Data shown:
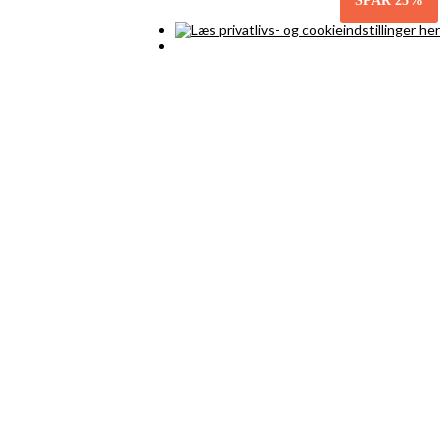
SPAR
25%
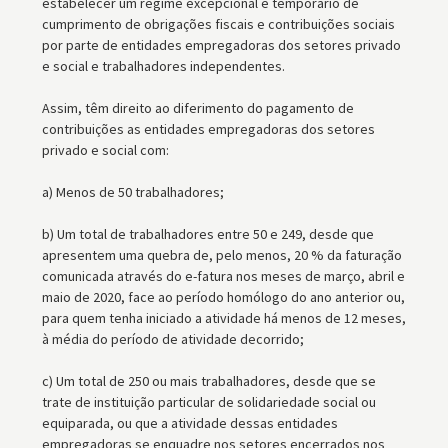
estabelecer um regime excepcional e temporário de
cumprimento de obrigações fiscais e contribuições sociais
por parte de entidades empregadoras dos setores privado
e social e trabalhadores independentes.
Assim, têm direito ao diferimento do pagamento de
contribuições as entidades empregadoras dos setores
privado e social com:
a) Menos de 50 trabalhadores;
b) Um total de trabalhadores entre 50 e 249, desde que
apresentem uma quebra de, pelo menos, 20 % da faturação
comunicada através do e-fatura nos meses de março, abril e
maio de 2020, face ao período homólogo do ano anterior ou,
para quem tenha iniciado a atividade há menos de 12 meses,
à média do período de atividade decorrido;
c) Um total de 250 ou mais trabalhadores, desde que se
trate de instituição particular de solidariedade social ou
equiparada, ou que a atividade dessas entidades
empregadoras se enquadre nos setores encerrados nos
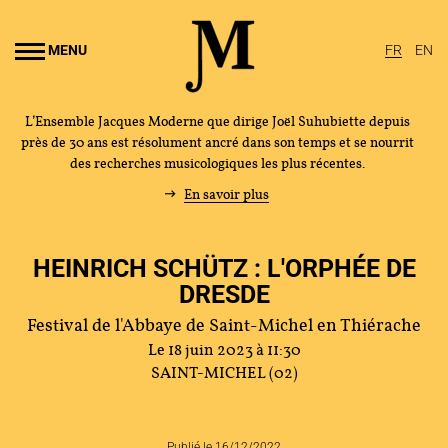
Aller au
ontenu
MENU
FR
EN
rincipal
L’Ensemble Jacques Moderne que dirige Joël Suhubiette depuis
près de 30 ans est résolument ancré dans son temps et se nourrit
des recherches musicologiques les plus récentes.
En savoir plus
HEINRICH SCHÜTZ : L'ORPHÉE DE
DRESDE
Festival de l'Abbaye de Saint-Michel en Thiérache
Le 18 juin 2023 à 11:30
SAINT-MICHEL (02)
Publié le 16/12/2022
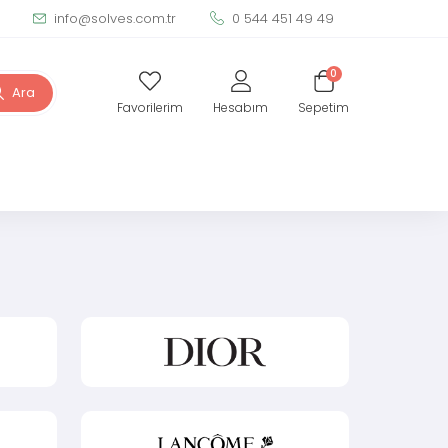
info@solves.com.tr
0 544 451 49 49
0
Ara
Favorilerim
Hesabım
Sepetim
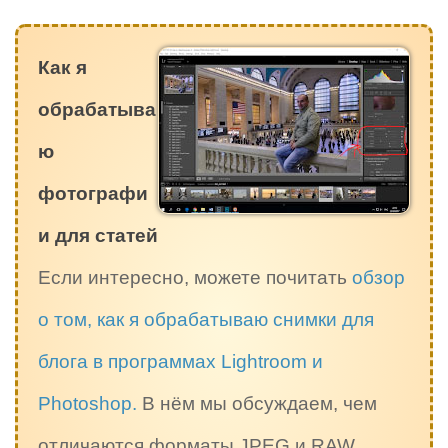
Как я
обрабатыва
ю
фотографи
и для статей
Если интересно, можете почитать
обзор
о том, как я обрабатываю снимки для
блога в программах Lightroom и
Photoshop.
В нём мы обсуждаем, чем
отличаются форматы JPEG и RAW,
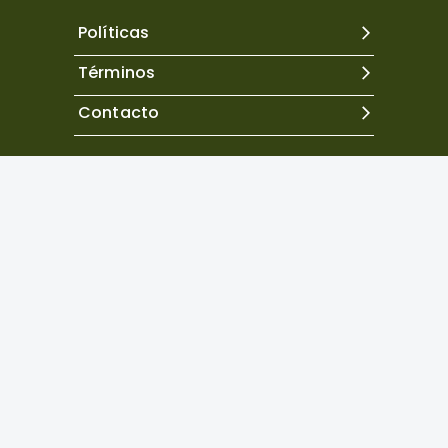
Políticas
Términos
Contacto
Excepto donde se indique lo contrario, el contenido de
este sitio se encuentra bajo una
licencia Creative
Commons Atribución 4.0 Internacional.
Copyright©
2026
Neuropsicología Latinoamericana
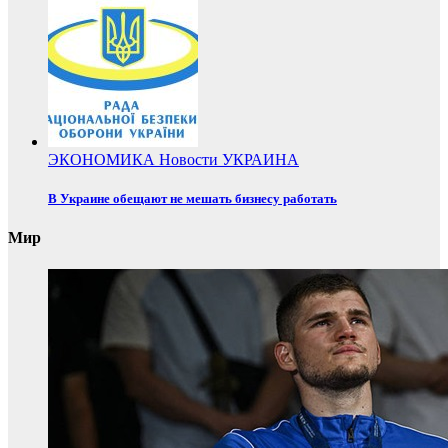
ЭКОНОМИКА
Новости
УКРАИНА
В Украине обещают не мешать бизнесу работать
Мир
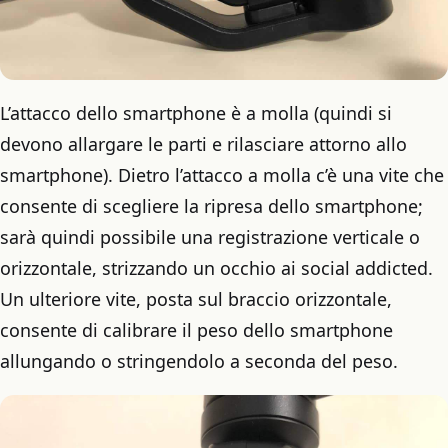
L’attacco dello smartphone è a molla (quindi si
devono allargare le parti e rilasciare attorno allo
smartphone). Dietro l’attacco a molla c’è una vite che
consente di scegliere la ripresa dello smartphone;
sarà quindi possibile una registrazione verticale o
orizzontale, strizzando un occhio ai social addicted.
Un ulteriore vite, posta sul braccio orizzontale,
consente di calibrare il peso dello smartphone
allungando o stringendolo a seconda del peso.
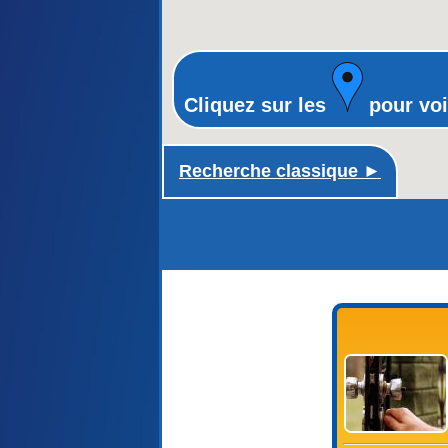
Cliquez sur les
pour voi
Recherche classique ►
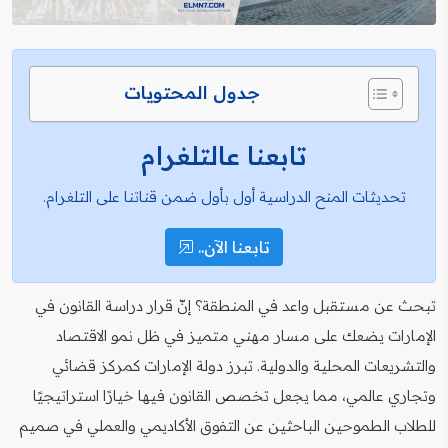
جدول المحتويات
تابعنا عالتلغرام
تحديثات المنح الدراسية أول بأول ضمن قناتنا على التلغرام.
تابعنا الآن..
تبحث عن مستقبل واعد في المنطقة؟ إنّ قرار دراسة القانون في
الإمارات يضعك على مسار مهني متميز في ظل نمو الاقتصاد
والتشريعات المحلية والدولية. تبرز دولة الإمارات كمركز قضائي
وتجاري عالمي، مما يجعل تخصص القانون فيها خيارًا استراتيجيًا
للطلاب الطموحين الباحثين عن التفوق الأكاديمي والعملي في صميم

Directions for this task: Quote the items from their first line through the line containing "empregadoras se enquadre", including both ends. Omit the pictures from your answer.

Solution for this problem:
SPAR
25%
estabelecer um regime excepcional e temporário de
cumprimento de obrigações fiscais e contribuições sociais
por parte de entidades empregadoras dos setores privado
e social e trabalhadores independentes.
Assim, têm direito ao diferimento do pagamento de
contribuições as entidades empregadoras dos setores
privado e social com:
a) Menos de 50 trabalhadores;
b) Um total de trabalhadores entre 50 e 249, desde que
apresentem uma quebra de, pelo menos, 20 % da faturação
comunicada através do e-fatura nos meses de março, abril e
maio de 2020, face ao período homólogo do ano anterior ou,
para quem tenha iniciado a atividade há menos de 12 meses,
à média do período de atividade decorrido;
c) Um total de 250 ou mais trabalhadores, desde que se
trate de instituição particular de solidariedade social ou
equiparada, ou que a atividade dessas entidades
empregadoras se enquadre nos setores encerrados nos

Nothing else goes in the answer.